#### WHAT THIS TASK INVOLVES:
Recast everything in the records from the line containing "pose: elev=70.3 azim=343.8" down to the line containing "Dot at: (290, 301)", both ends included, as a Markdown table with the columns Row and Line. Skip blank lines and leave the pictures out.

#### GIVEN INFORMATION:

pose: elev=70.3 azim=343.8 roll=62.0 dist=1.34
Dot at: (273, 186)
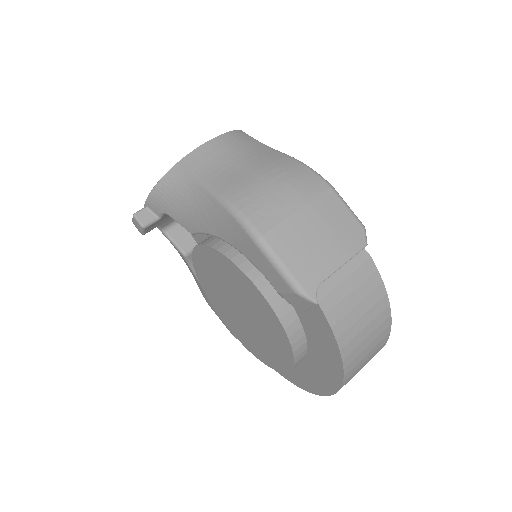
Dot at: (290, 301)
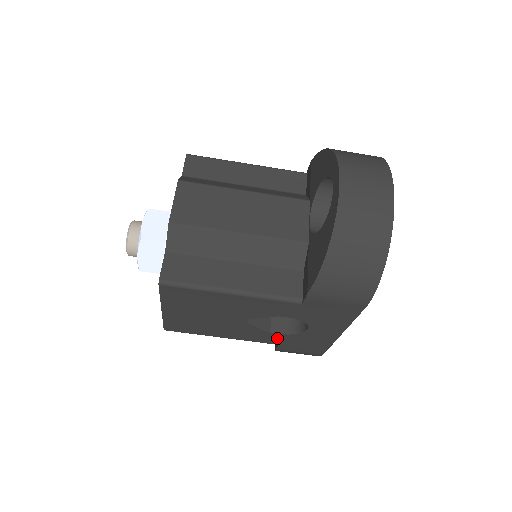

* * *

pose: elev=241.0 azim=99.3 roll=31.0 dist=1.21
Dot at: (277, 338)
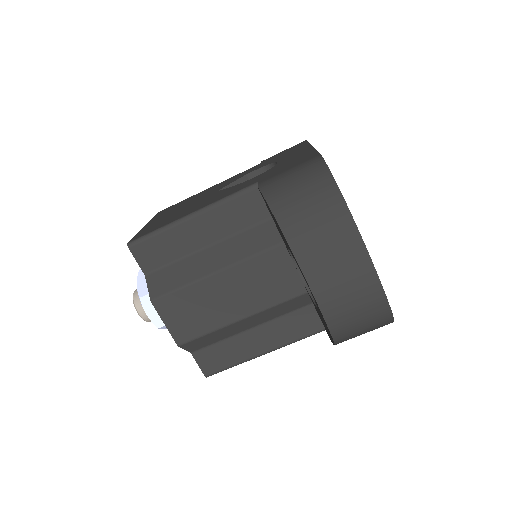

#### SOLUTION:
| Row | Line |
|---|---|
| 1 | pose: elev=70.3 azim=343.8 roll=62.0 dist=1.34 |
| 2 | Dot at: (273, 186) |
| 3 | Dot at: (290, 301) |